» **SET TASK 1**
Reproduce the stretch of the book review from "The episode came" through "and unsubstantiated assertion.".

By Ed Huyck
By Melissa Wray
By Patrick Strait
By Jonathan McJunkin
By B Fresh Photography
By Ryan Siverson
By Kendra Sundvall
By Ed Huyck
Last Night in Paradise
YEARS AGO, A friend visiting from Texas toured an exhibit of conceptual art at the Walker. She looked at the bent wire, the empty frames, mistook a fuse box on the wall for part of the exhibition, studied earnestly the bad work someone else had been paid a lot of money to produce, and pronounced in regard to the merits of the work, "Pay me, motherfucker."
The episode came back to me while I was reading Last Night in Paradise, Katie Roiphe's latest polemic--though that word suggests a greater rhetorical force and coherence than this book musters. Roiphe made a name for herself in 1993 with The Morning After, a book that argued, among other things, that date rape was a feminist myth and that feminism was trying to make sex scary. Now, having earned a Ph.D. in English literature from Princeton University, Roiphe has returned to opine that sex is just, uh, scary. And should be, she seems to say--though it's tough to ferret out a thesis from this textual morass of personal anecdote and unsubstantiated assertion.

(Dataset excerpt)
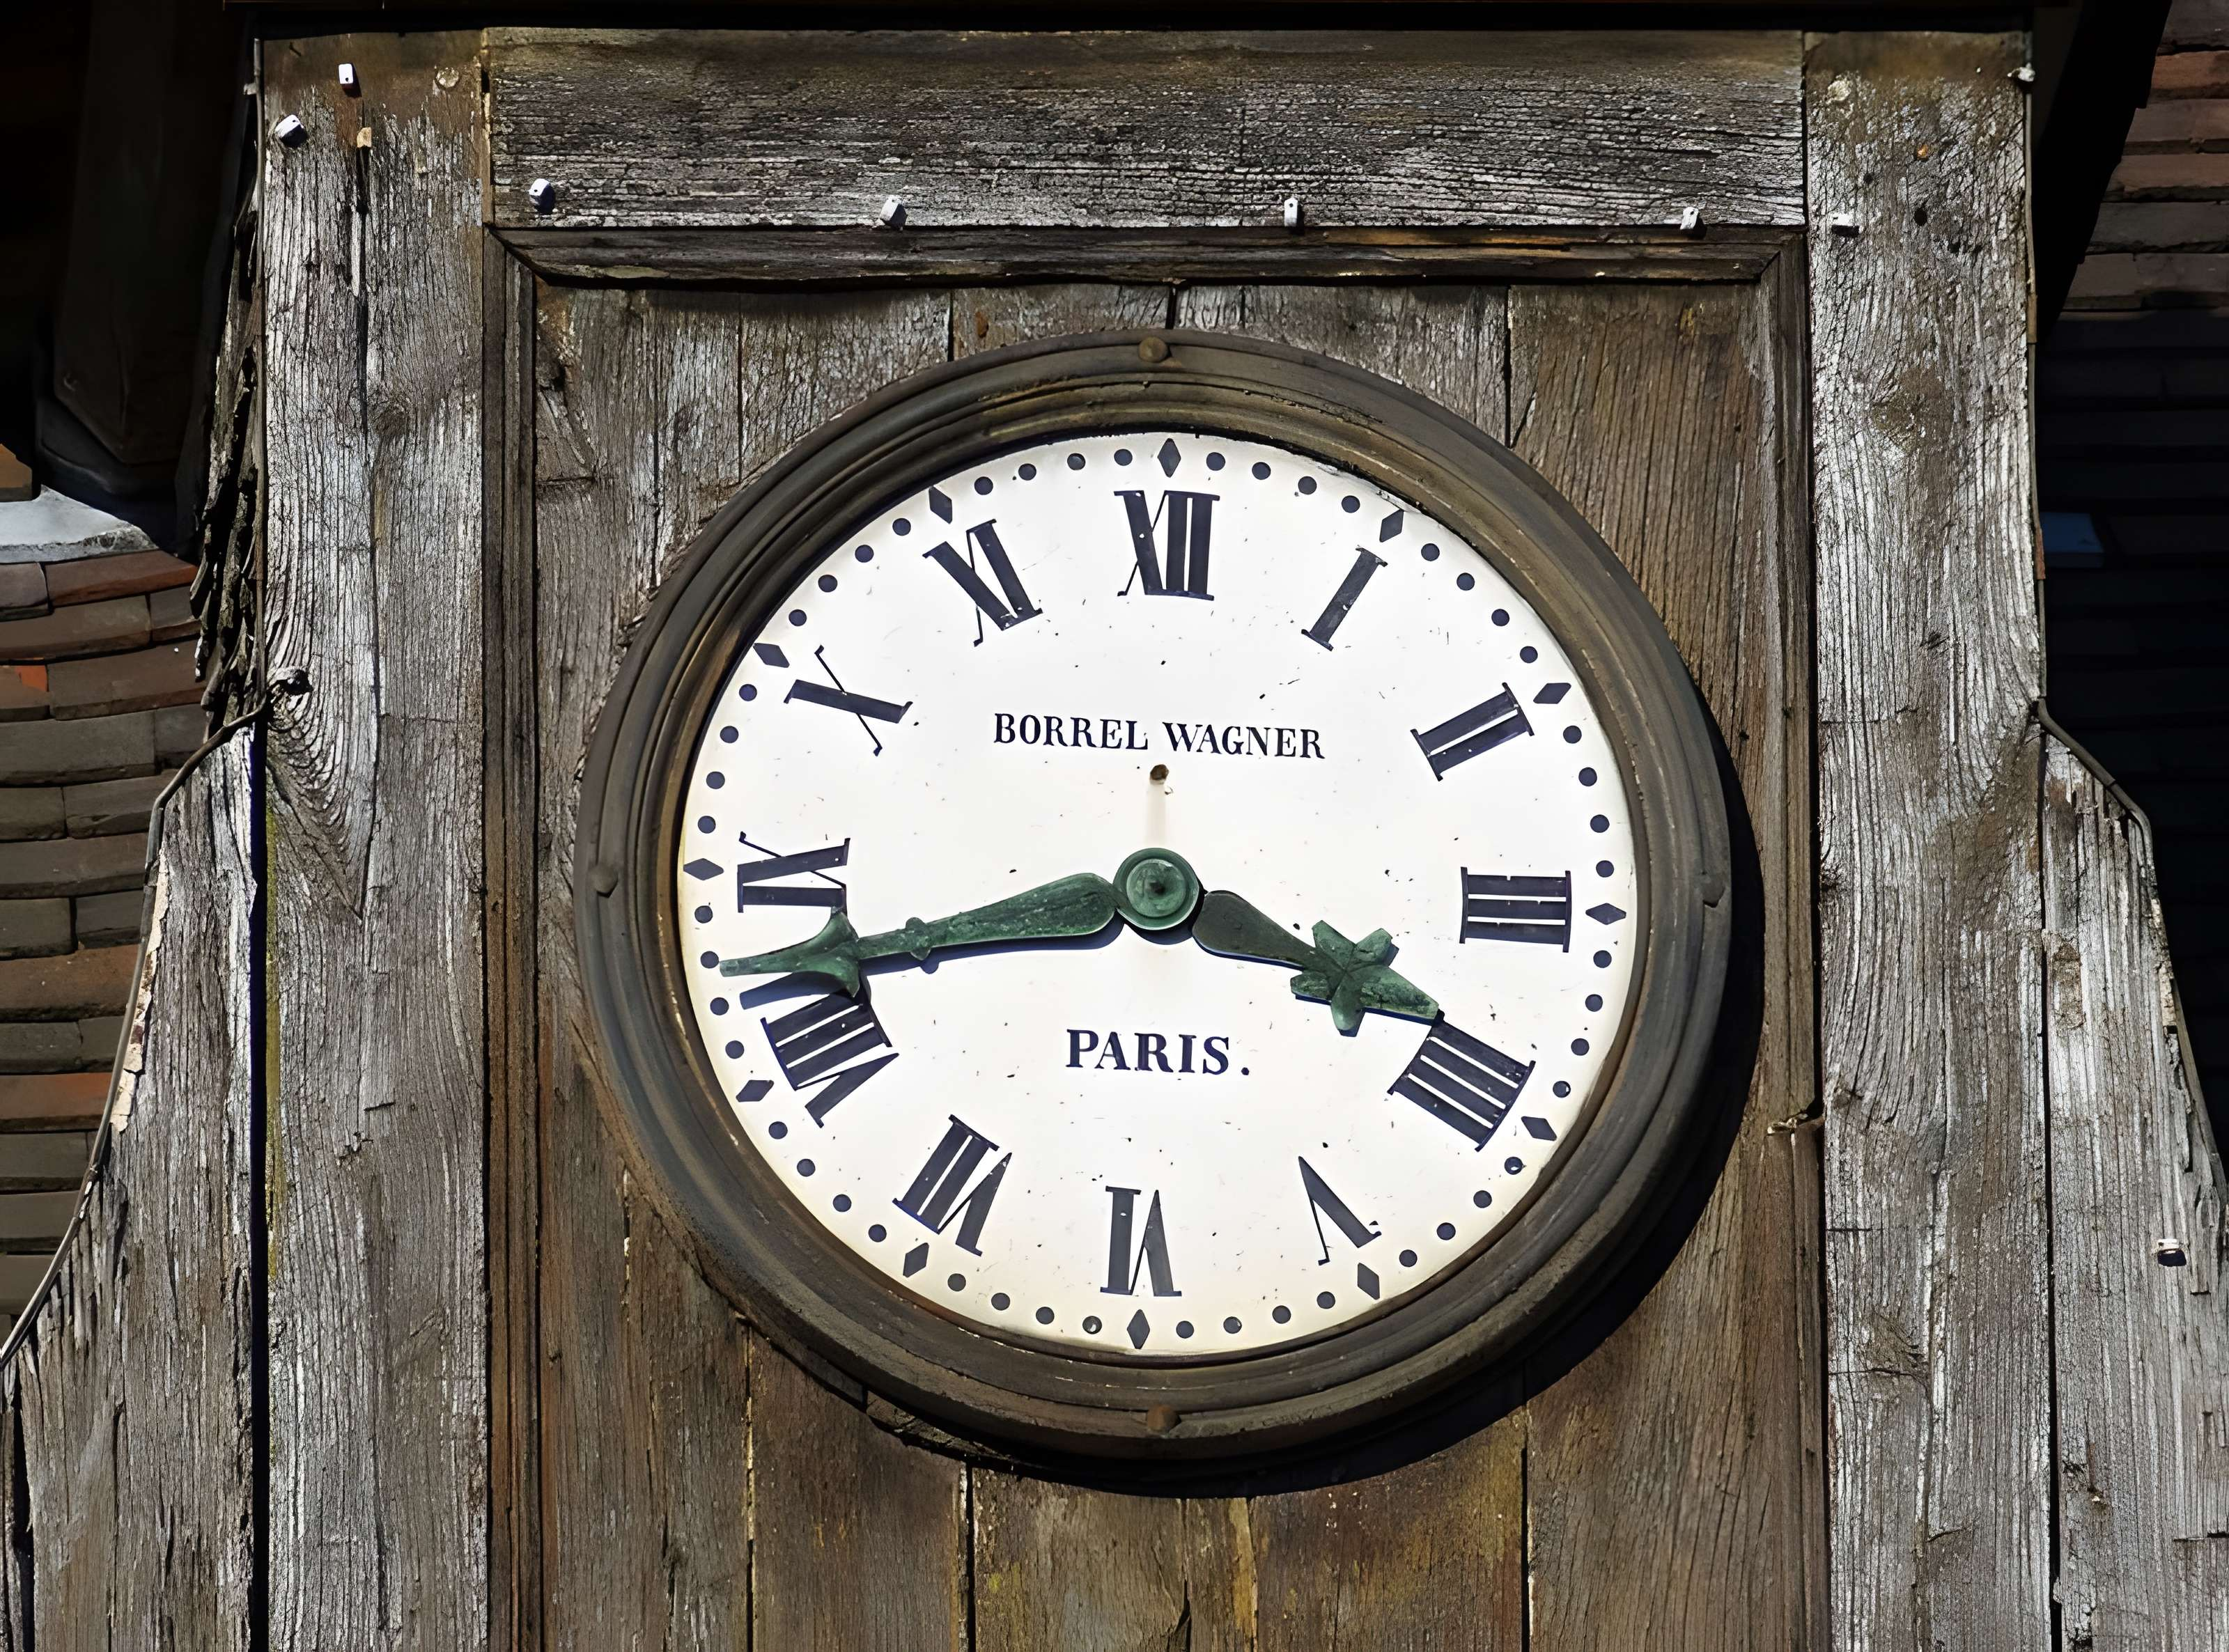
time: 3:42
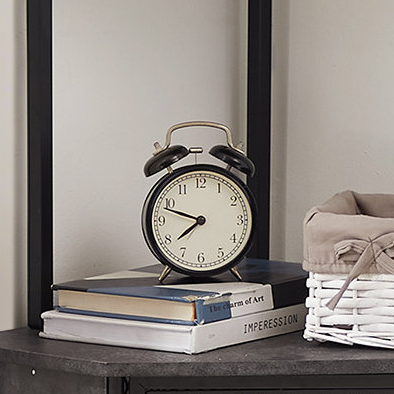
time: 7:48
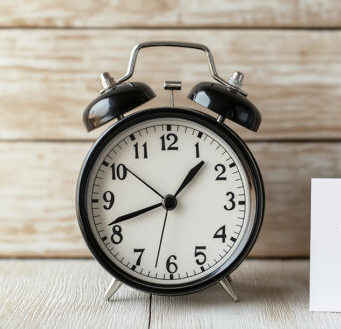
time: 1:41
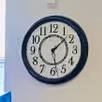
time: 1:28
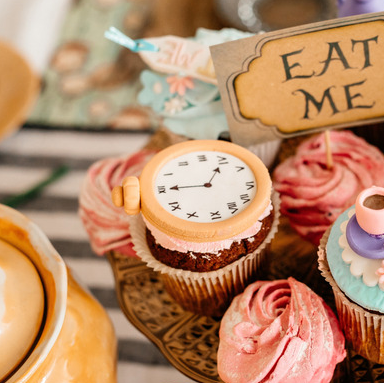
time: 12:45
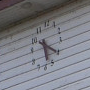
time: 5:20
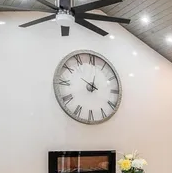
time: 10:02
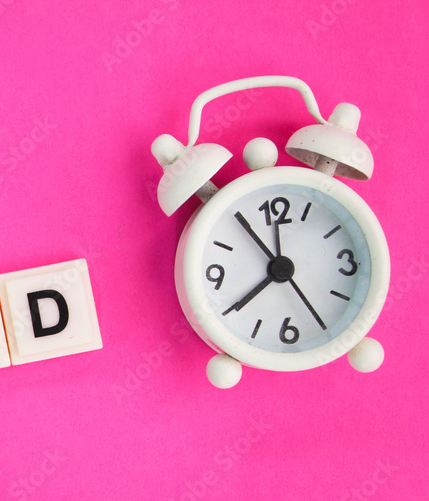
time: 7:54
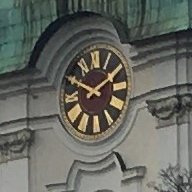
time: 1:49
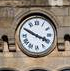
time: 3:49
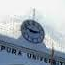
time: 2:48
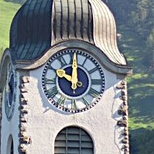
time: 10:00
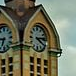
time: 4:13
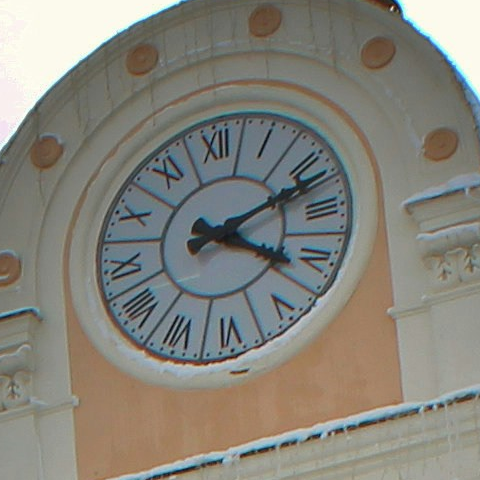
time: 4:11
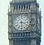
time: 3:29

» **SET TASK 2**
Update all of the records above by replacing "time" with "reading", keeping everything else the same. Leave the pictures out of your answer.

» **TASK OUTPUT 1**
The episode came back to me while I was reading Last Night in Paradise, Katie Roiphe's latest polemic--though that word suggests a greater rhetorical force and coherence than this book musters. Roiphe made a name for herself in 1993 with The Morning After, a book that argued, among other things, that date rape was a feminist myth and that feminism was trying to make sex scary. Now, having earned a Ph.D. in English literature from Princeton University, Roiphe has returned to opine that sex is just, uh, scary. And should be, she seems to say--though it's tough to ferret out a thesis from this textual morass of personal anecdote and unsubstantiated assertion.

» **TASK OUTPUT 2**
reading: 3:42
reading: 7:48
reading: 1:41
reading: 1:28
reading: 12:45
reading: 5:20
reading: 10:02
reading: 7:54
reading: 1:49
reading: 3:49
reading: 2:48
reading: 10:00
reading: 4:13
reading: 4:11
reading: 3:29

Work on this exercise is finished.